The Bank of Korea raised its key interest rate today from a record low, amid prospects of faster growth.
The Bank of Korea lifted the benchmark seven-day repurchase rate to 2.25 percent from 2 percent.
It's the first time the bank's monetary policy committee has increased the rate since August 2008, just before the onset of the worldwide financial meltdown.
Kim Choong-Soo, Governor of Bank of Korea, said, "The Monetary Policy Committee of the Bank of Korea decided today to raise the Base Rate from two percent of its current level to 2.25 percent after examining internal and external financial situations comprehensively."
The Bank of Korea joins others around the world, including Australia, Norway, Canada and Brazil, in increasing borrowing costs.
South Korea has recorded five straight quarters of growth after contracting amid the global downturn. And the expansion is expected to continue accelerating this year.

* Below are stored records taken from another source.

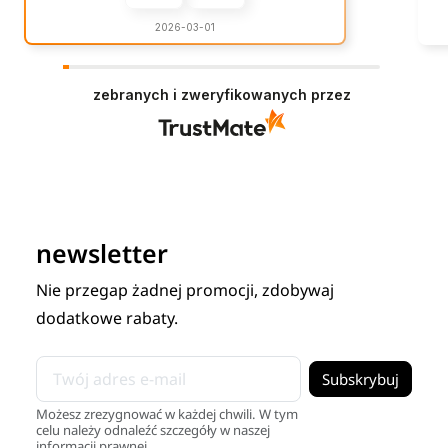
2026-03-01
zebranych i zweryfikowanych przez
newsletter
Nie przegap żadnej promocji, zdobywaj
dodatkowe rabaty.
Możesz zrezygnować w każdej chwili. W tym
celu należy odnaleźć szczegóły w naszej
informacji prawnej.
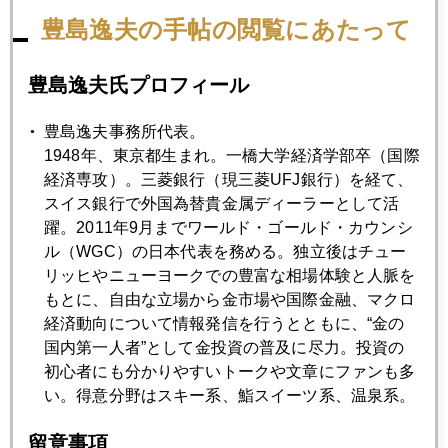
見てから原稿書いて、ゴルフ場行きの電車の中でも書き続
豊島逸夫の手帖の閲覧にあたって
け、着いてから送信。カートにはタブレット持ち歩き、ホー
ルごとに相場チェック。昼食抜きで取材電話応対など。終わ
豊島逸夫氏プロフィール
って、なんとか欧州市場オープニングまでには仕事場に戻っ
た。夕食食べたら、睡魔に負け爆睡。夜１２時頃、ほぼ習慣
豊島逸夫事務所代表。
的にＮＹ市場開始に連れて、目が覚めて、朝まで市場フォロ
1948年、東京都生まれ。一橋大学経済学部卒（国際
ー。やっぱり平日ゴルフは慌ただしい。それでも、兄弟夫婦
経済専攻）。三菱銀行（現三菱UFJ銀行）を経て、
ゴルフなので和やかで楽しかった♪睡眠不足で半分寝ているよ
スイス銀行で外国為替貴金属ディーラーとして活
うな状態だったけどね。相手の義兄は、以前、日経の「交遊
躍。2011年9月までワールド・ゴールド・カウンシ
抄」でも紹介したことあるけど、元財務省。妻が姉妹という
ル（WGC）の日本代表を務める。独立後はチュー
関係でつながってるけど、私の妻が妹なので、兄下と呼んで
リッヒやニューヨークでの豊富な相場体験と人脈を
いる（笑）。
もとに、自由な立場から金市場や国際金融、マクロ
経済動向について情報発信を行うとともに、“金の
川越市の霞が関ＣＣだったので、裏磐梯に比べて蒸し暑い！
国内第一人者”として金投資の普及に尽力。投資の
あそこは、当日のスタート表がデカデカと電子表示されてい
初心者にも分かりやすいトークや文章にファンも多
る。
い。得意分野はスキー系、鮨スイーツ系、温泉系。
留意事項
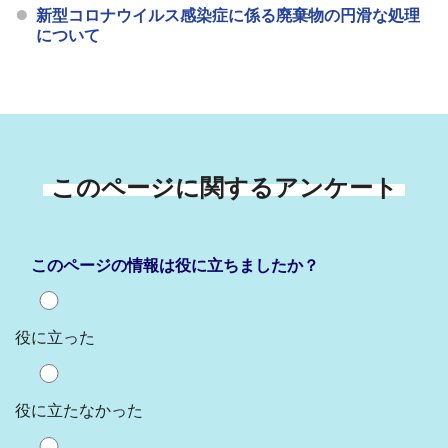
新型コロナウイルス感染症に係る廃棄物の円滑な処理
について
このページに関するアンケート
このページの情報は役に立ちましたか？
役に立った
役に立たなかった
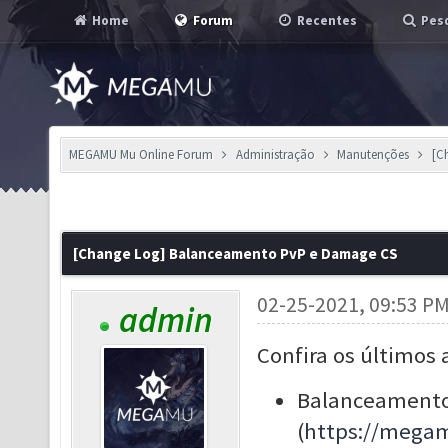
Home
Forum
Recentes
Pesq
MEGAMU Mu Online Forum
Administração
Manutenções
[C
[Change Log] Balanceamento PvP e Damage CS
02-25-2021, 09:53 P
admin
Confira os últimos 
Balanceamento
(
https://mega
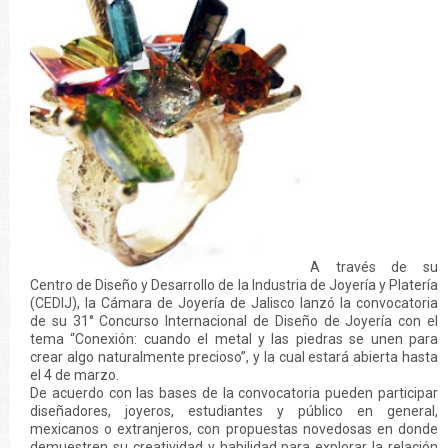
A través de su
Centro de Diseño y Desarrollo de la Industria de Joyería y Platería
(CEDIJ), la Cámara de Joyería de Jalisco lanzó la convocatoria
de su 31° Concurso Internacional de Diseño de Joyería con el
tema “Conexión: cuando el metal y las piedras se unen para
crear algo naturalmente precioso”, y la cual estará abierta hasta
el 4 de marzo.
De acuerdo con las bases de la convocatoria pueden participar
diseñadores, joyeros, estudiantes y público en general,
mexicanos o extranjeros, con propuestas novedosas en donde
demuestren su creatividad y habilidad para explorar la relación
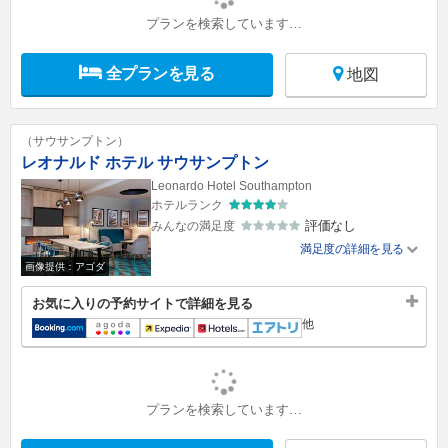
プランを検索しています…
全プランを見る
地図
（サウサンプトン）
レオナルド ホテル サウサンプトン
Leonardo Hotel Southampton
ホテルランク
評価なし
みんなの満足度
満足度の詳細を見る
画像提供：アゴダ
お気に入りの予約サイトで詳細を見る
他
プランを検索しています…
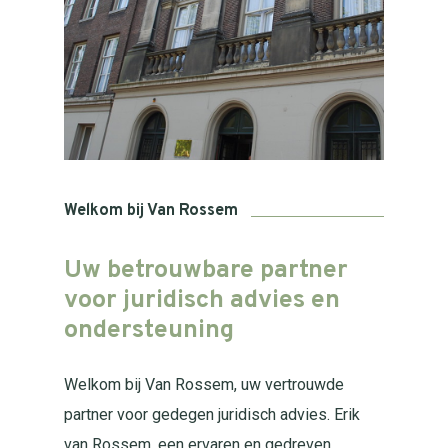
Welkom bij Van Rossem
Uw
betrouwbare
partner
voor
juridisch
advies
en
ondersteuning
Welkom bij Van Rossem, uw vertrouwde
partner voor gedegen juridisch advies. Erik
van Rossem, een ervaren en gedreven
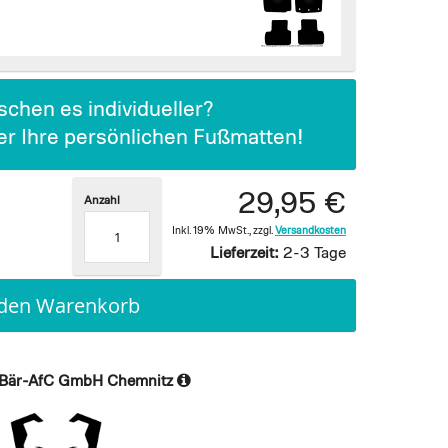
chen es individueller?
ier Ihre persönlichen Fußmatten!
29,95 €
Anzahl
Inkl. 19% MwSt.
,
zzgl.
Versandkosten
Lieferzeit:
2-3 Tage
 den Warenkorb
Bär-AfC GmbH Chemnitz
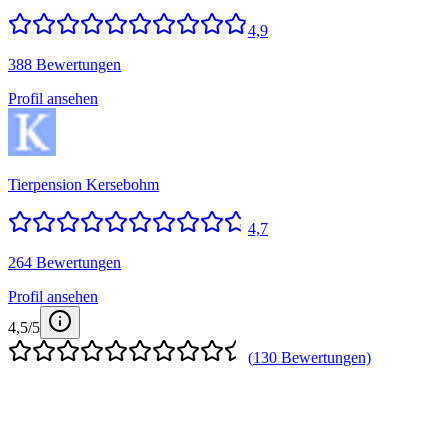
4,9
388 Bewertungen
Profil ansehen
Tierpension Kersebohm
4,7
264 Bewertungen
Profil ansehen
4,5
/5
(
130
Bewertungen)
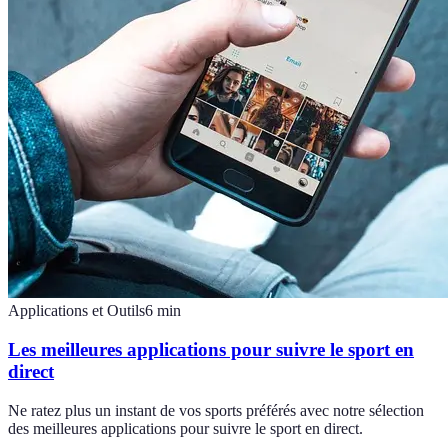
Applications et Outils
6
min
Les meilleures applications pour suivre le sport en
direct
Ne ratez plus un instant de vos sports préférés avec notre sélection
des meilleures applications pour suivre le sport en direct.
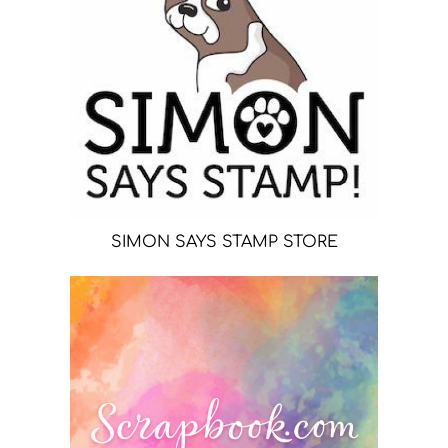
SIMON SAYS STAMP STORE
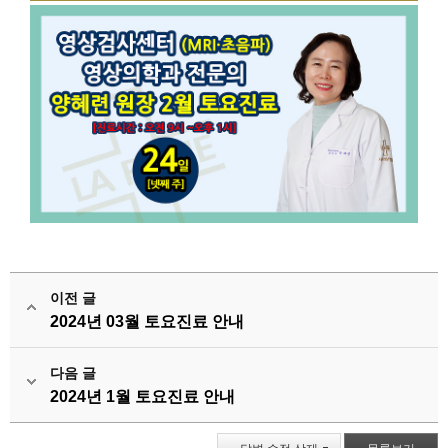
이전 글
2024년 03월 토요진료 안내
다음 글
2024년 1월 토요진료 안내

But in order to let South Korean economy fully recover, a loose monetary policy would continue.
Kim Choong-Soo, Governor of Bank of Korea, said, "Even though we raised interest rates by 25 basis points at this meeting, we will maintain loose a monetary policy in the future."
The rate hike is seen as a signal that the country is ready to start implementing pre-crisis policies. The Bank of Korea lifted the rate one month earlier than expected, and analysts say that's mainly due to concerns about the risk of rising inflation.